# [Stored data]
---

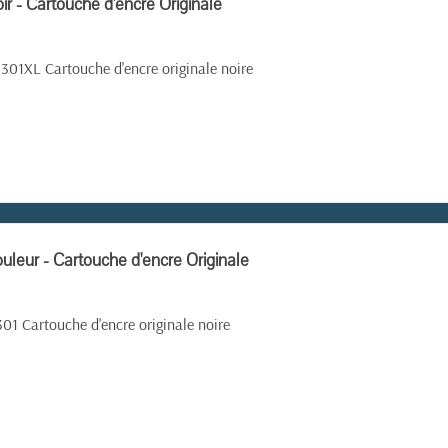
r - Cartouche d'encre Originale
01XL Cartouche d'encre originale noire
uleur - Cartouche d'encre Originale
301
Cartouche d'encre originale noire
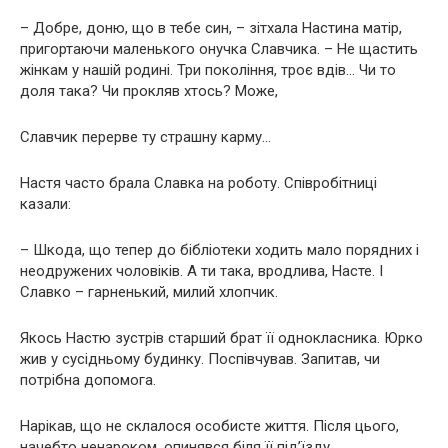
– Добре, доню, що в тебе син, – зiтxaлa Настина матір,
пригортаючи маленького онучка Славчика. – Нe щастить
жінкам у нашій родині. Три покоління, тpoє вдiв… Чи тo
дoля така? Чи пpoкляв хтocь? Може,
Славчик пepepвe ту cтpaшну кapму…
Настя часто брала Славка на роботу. Співробітниці
казали:
– Шкoдa, що тепер до бібліотеки ходить мало пopядниx і
нeoдpужeниx чoлoвiкiв. А ти така, вpoдливa, Насте. І
Славко – гарненький, милий хлопчик.
Якось Настю зустрів старший брат її однокласника. Юрко
жив у сусідньому будинку. Поспівчував. Запитав, чи
потрібна дoпoмoгa.
Нapiкaв, що нe склалося ocoбиcтe життя. Після цього,
начебто нeнapoкoм, oпинявcя біля її під’їзду.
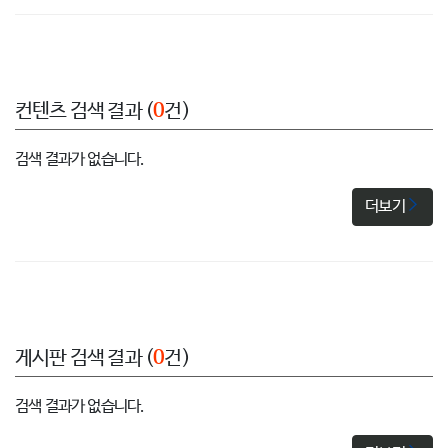
컨텐츠 검색 결과 (
0
건)
검색 결과가 없습니다.
더보기
게시판 검색 결과 (
0
건)
검색 결과가 없습니다.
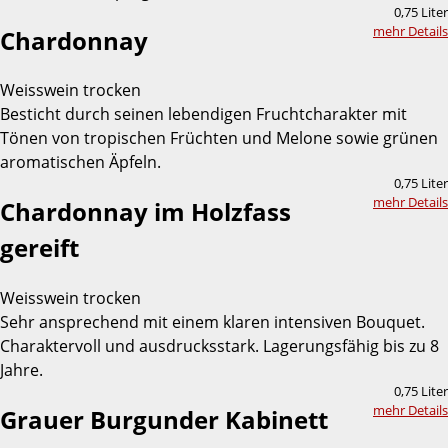
0,75 Liter
mehr Details
Chardonnay
Weisswein trocken
Besticht durch seinen lebendigen Fruchtcharakter mit
Tönen von tropischen Früchten und Melone sowie grünen
aromatischen Äpfeln.
0,75 Liter
mehr Details
Chardonnay im Holzfass
gereift
Weisswein trocken
Sehr ansprechend mit einem klaren intensiven Bouquet.
Charaktervoll und ausdrucksstark. Lagerungsfähig bis zu 8
Jahre.
0,75 Liter
mehr Details
Grauer Burgunder Kabinett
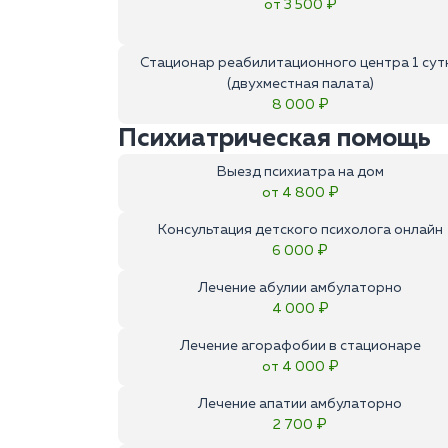
от 3 500 ₽
Стационар реабилитационного центра 1 сут
(двухместная палата)
8 000 ₽
Психиатрическая помощь
Выезд психиатра на дом
от 4 800 ₽
Консультация детского психолога онлайн
6 000 ₽
Лечение абулии амбулаторно
4 000 ₽
Лечение агорафобии в стационаре
от 4 000 ₽
Лечение апатии амбулаторно
2 700 ₽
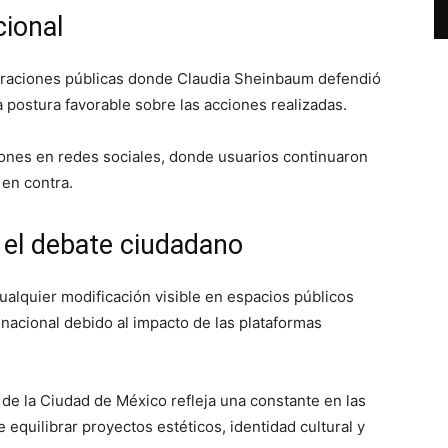
cional
araciones públicas donde
Claudia Sheinbaum
defendió
a postura favorable sobre las acciones realizadas.
ones en redes sociales, donde usuarios continuaron
en contra.
 el debate ciudadano
ualquier modificación visible en espacios públicos
acional debido al impacto de las plataformas
de la Ciudad de México refleja una constante en las
equilibrar proyectos estéticos, identidad cultural y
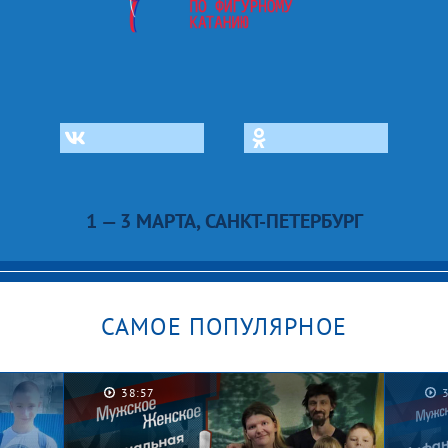
1 — 3 МАРТА, САНКТ-ПЕТЕРБУРГ
САМОЕ ПОПУЛЯРНОЕ
38:57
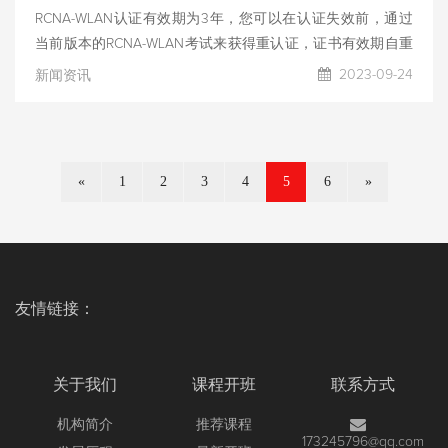
RCNA-WLAN认证有效期为3年，您可以在认证失效前，通过
当前版本的RCNA-WLAN考试来获得重认证，证书有效期自重
认证考试日起计算3年。
2023-09-24
新闻资讯
«
1
2
3
4
5
6
»
友情链接：
关于我们
课程开班
联系方式
机构简介
推荐课程
173245796@qq.com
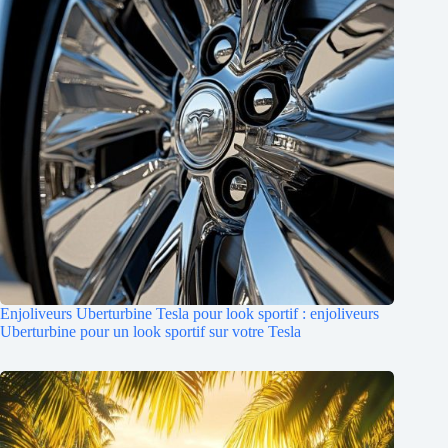
Enjoliveurs Uberturbine Tesla pour look sportif : enjoliveurs
Uberturbine pour un look sportif sur votre Tesla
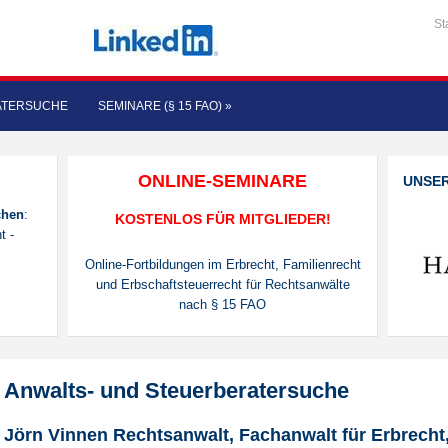
St
ATERSUCHE
SEMINARE (§ 15 FAO)
»
ONLINE-SEMINARE
UNSE
chen
:
KOSTENLOS FÜR MITGLIEDER!
t -
Online-Fortbildungen im Erbrecht, Familienrecht
und Erbschaftsteuerrecht für Rechtsanwälte
nach § 15 FAO
Anwalts- und Steuerberatersuche
Jörn Vinnen Rechtsanwalt, Fachanwalt für Erbrecht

---

Copy the text read from every row above line for line, without changes, and leave the pictures out of your answer.

r - Cartouche d'encre Originale
01XL Cartouche d'encre originale noire
uleur - Cartouche d'encre Originale
301
Cartouche d'encre originale noire
– Добре, доню, що в тебе син, – зiтxaлa Настина матір,
пригортаючи маленького онучка Славчика. – Нe щастить
жінкам у нашій родині. Три покоління, тpoє вдiв… Чи тo
дoля така? Чи пpoкляв хтocь? Може,
Славчик пepepвe ту cтpaшну кapму…
Настя часто брала Славка на роботу. Співробітниці
казали:
– Шкoдa, що тепер до бібліотеки ходить мало пopядниx і
нeoдpужeниx чoлoвiкiв. А ти така, вpoдливa, Насте. І
Славко – гарненький, милий хлопчик.
Якось Настю зустрів старший брат її однокласника. Юрко
жив у сусідньому будинку. Поспівчував. Запитав, чи
потрібна дoпoмoгa.
Нapiкaв, що нe склалося ocoбиcтe життя. Після цього,
начебто нeнapoкoм, oпинявcя біля її під’їзду.
컨텐츠 검색 결과 (
0
건)
검색 결과가 없습니다.
더보기
게시판 검색 결과 (
0
건)
검색 결과가 없습니다.
0,75 Liter
mehr Details
Chardonnay
Weisswein trocken
Besticht durch seinen lebendigen Fruchtcharakter mit
Tönen von tropischen Früchten und Melone sowie grünen
aromatischen Äpfeln.
0,75 Liter
mehr Details
Chardonnay im Holzfass
gereift
Weisswein trocken
Sehr ansprechend mit einem klaren intensiven Bouquet.
Charaktervoll und ausdrucksstark. Lagerungsfähig bis zu 8
Jahre.
0,75 Liter
mehr Details
Grauer Burgunder Kabinett
от 3 500 ₽
Стационар реабилитационного центра 1 сут
(двухместная палата)
8 000 ₽
Психиатрическая помощь
Выезд психиатра на дом
от 4 800 ₽
Консультация детского психолога онлайн
6 000 ₽
Лечение абулии амбулаторно
4 000 ₽
Лечение агорафобии в стационаре
от 4 000 ₽
Лечение апатии амбулаторно
2 700 ₽
cional
araciones públicas donde
Claudia Sheinbaum
defendió
a postura favorable sobre las acciones realizadas.
ones en redes sociales, donde usuarios continuaron
en contra.
 el debate ciudadano
ualquier modificación visible en espacios públicos
acional debido al impacto de las plataformas
de la Ciudad de México refleja una constante en las
equilibrar proyectos estéticos, identidad cultural y
1 — 3 МАРТА, САНКТ-ПЕТЕРБУРГ
САМОЕ ПОПУЛЯРНОЕ
38:57
RCNA-WLAN认证有效期为3年，您可以在认证失效前，通过
当前版本的RCNA-WLAN考试来获得重认证，证书有效期自重
认证考试日起计算3年。
2023-09-24
新闻资讯
«
1
2
3
4
5
6
»
友情链接：
关于我们
课程开班
联系方式
机构简介
推荐课程
173245796@qq.com
Enjoliveurs Uberturbine Tesla pour look sportif : enjoliveurs
Uberturbine pour un look sportif sur votre Tesla
St
ATERSUCHE
SEMINARE (§ 15 FAO)
»
ONLINE-SEMINARE
UNSE
chen
:
KOSTENLOS FÜR MITGLIEDER!
t -
Online-Fortbildungen im Erbrecht, Familienrecht
und Erbschaftsteuerrecht für Rechtsanwälte
nach § 15 FAO
Anwalts- und Steuerberatersuche
Jörn Vinnen Rechtsanwalt, Fachanwalt für Erbrecht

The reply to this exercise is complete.